### ACTIVITY
Transcribe, word for word and with nothing extra, the line containing "release_speed_top, 777509: 70 -> 90" and each line that comes after it in the entries.

### SUPPLIED DATA
# # #

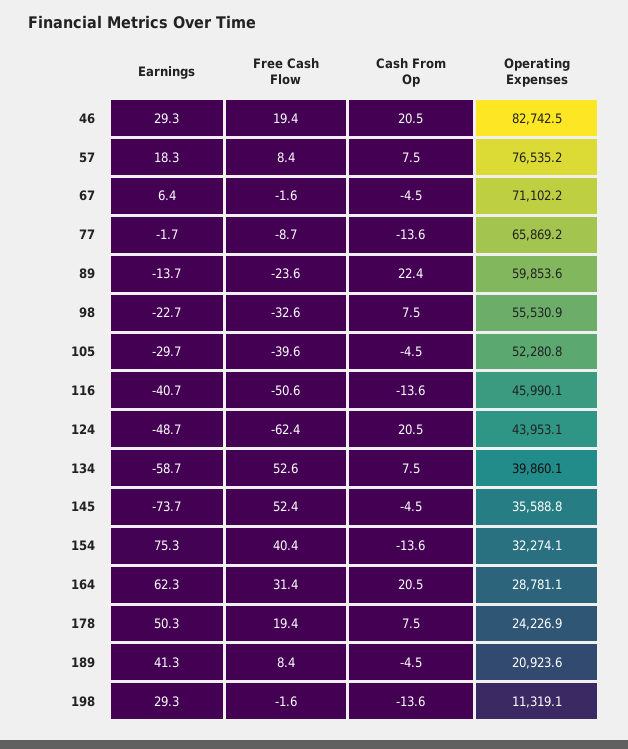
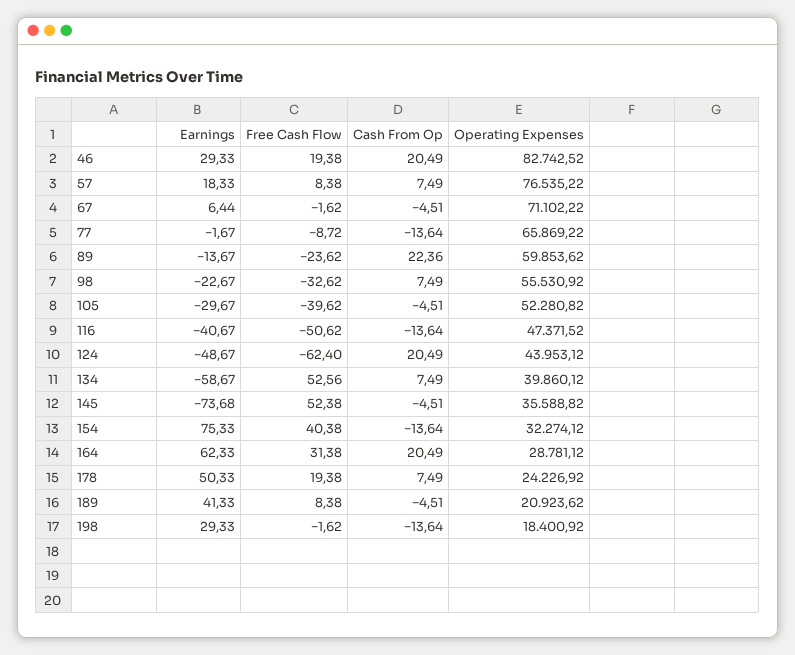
Operating Expenses, 116: 45990.1 -> 47371.52
Operating Expenses, 198: 11319.1 -> 18400.92

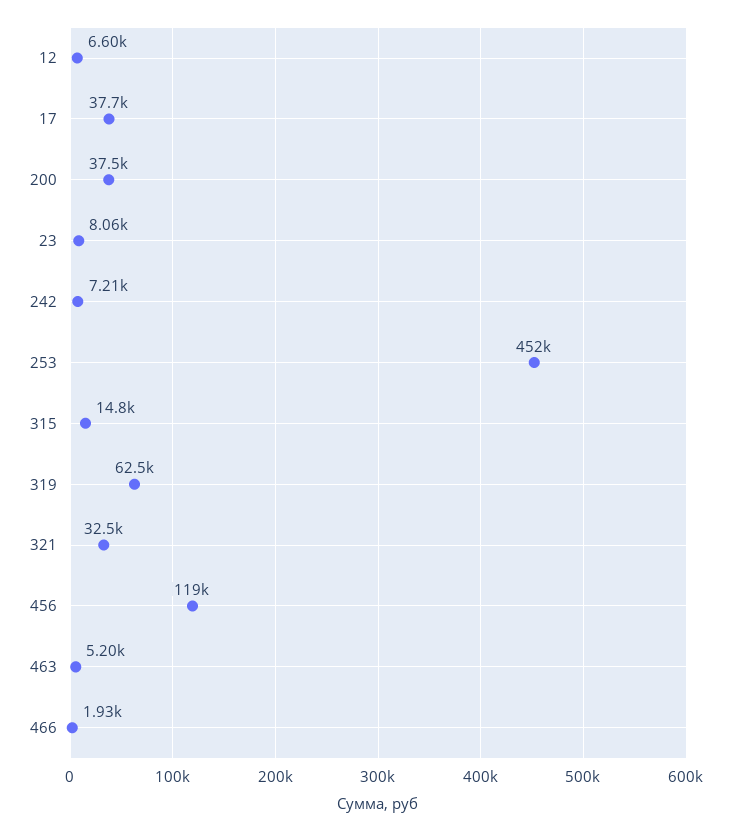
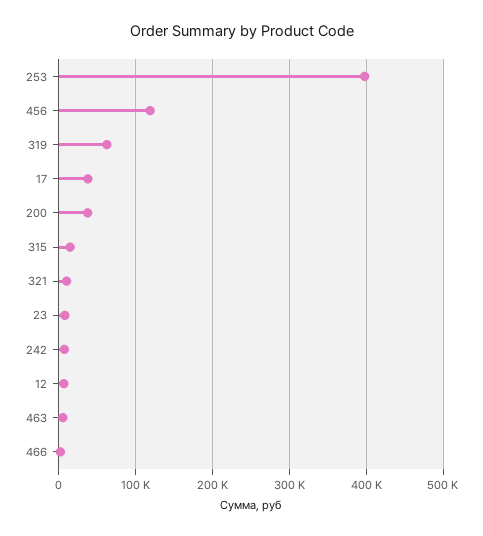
253: 452000 -> 400000
321: 32500 -> 10000

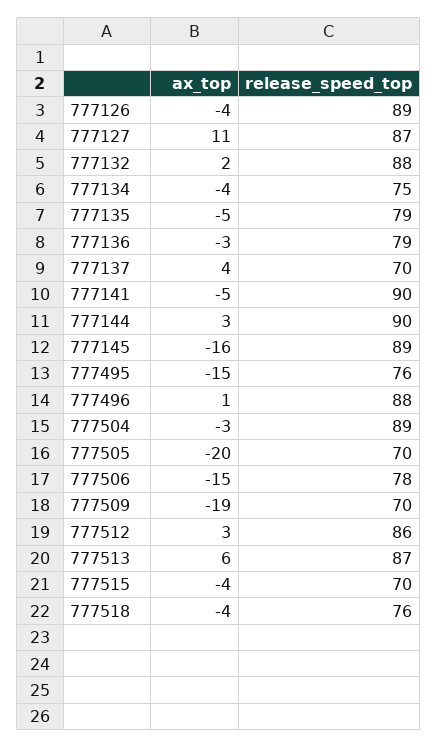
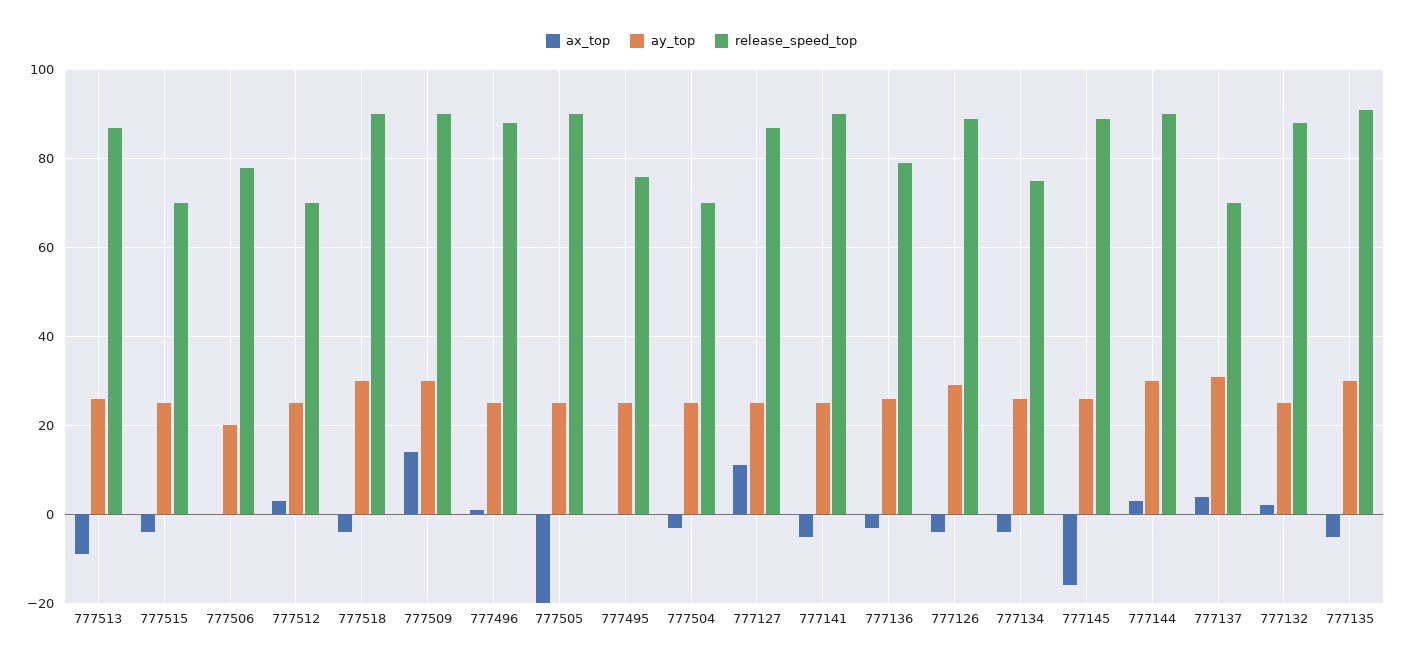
release_speed_top, 777135: 79 -> 90
ax_top, 777495: -15 -> 0
release_speed_top, 777504: 89 -> 70
release_speed_top, 777505: 70 -> 90
ax_top, 777506: -15 -> 0
ax_top, 777509: -19 -> 15
release_speed_top, 777509: 70 -> 90
release_speed_top, 777512: 86 -> 70
ax_top, 777513: 6 -> -10
release_speed_top, 777518: 76 -> 90
ay_top, 777513: none -> 25
ay_top, 777515: none -> 25
ay_top, 777506: none -> 20
ay_top, 777512: none -> 25
ay_top, 777518: none -> 30
ay_top, 777509: none -> 30
ay_top, 777496: none -> 25
ay_top, 777505: none -> 25
ay_top, 777495: none -> 25
ay_top, 777504: none -> 25
ay_top, 777127: none -> 25
ay_top, 777141: none -> 25
ay_top, 777136: none -> 25
ay_top, 777126: none -> 30
ay_top, 777134: none -> 25
ay_top, 777145: none -> 25
ay_top, 777144: none -> 30
ay_top, 777137: none -> 30
ay_top, 777132: none -> 25
ay_top, 777135: none -> 30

# # #

### ANSWER SPACE
release_speed_top, 777509: 70 -> 90
release_speed_top, 777512: 86 -> 70
ax_top, 777513: 6 -> -10
release_speed_top, 777518: 76 -> 90
ay_top, 777513: none -> 25
ay_top, 777515: none -> 25
ay_top, 777506: none -> 20
ay_top, 777512: none -> 25
ay_top, 777518: none -> 30
ay_top, 777509: none -> 30
ay_top, 777496: none -> 25
ay_top, 777505: none -> 25
ay_top, 777495: none -> 25
ay_top, 777504: none -> 25
ay_top, 777127: none -> 25
ay_top, 777141: none -> 25
ay_top, 777136: none -> 25
ay_top, 777126: none -> 30
ay_top, 777134: none -> 25
ay_top, 777145: none -> 25
ay_top, 777144: none -> 30
ay_top, 777137: none -> 30
ay_top, 777132: none -> 25
ay_top, 777135: none -> 30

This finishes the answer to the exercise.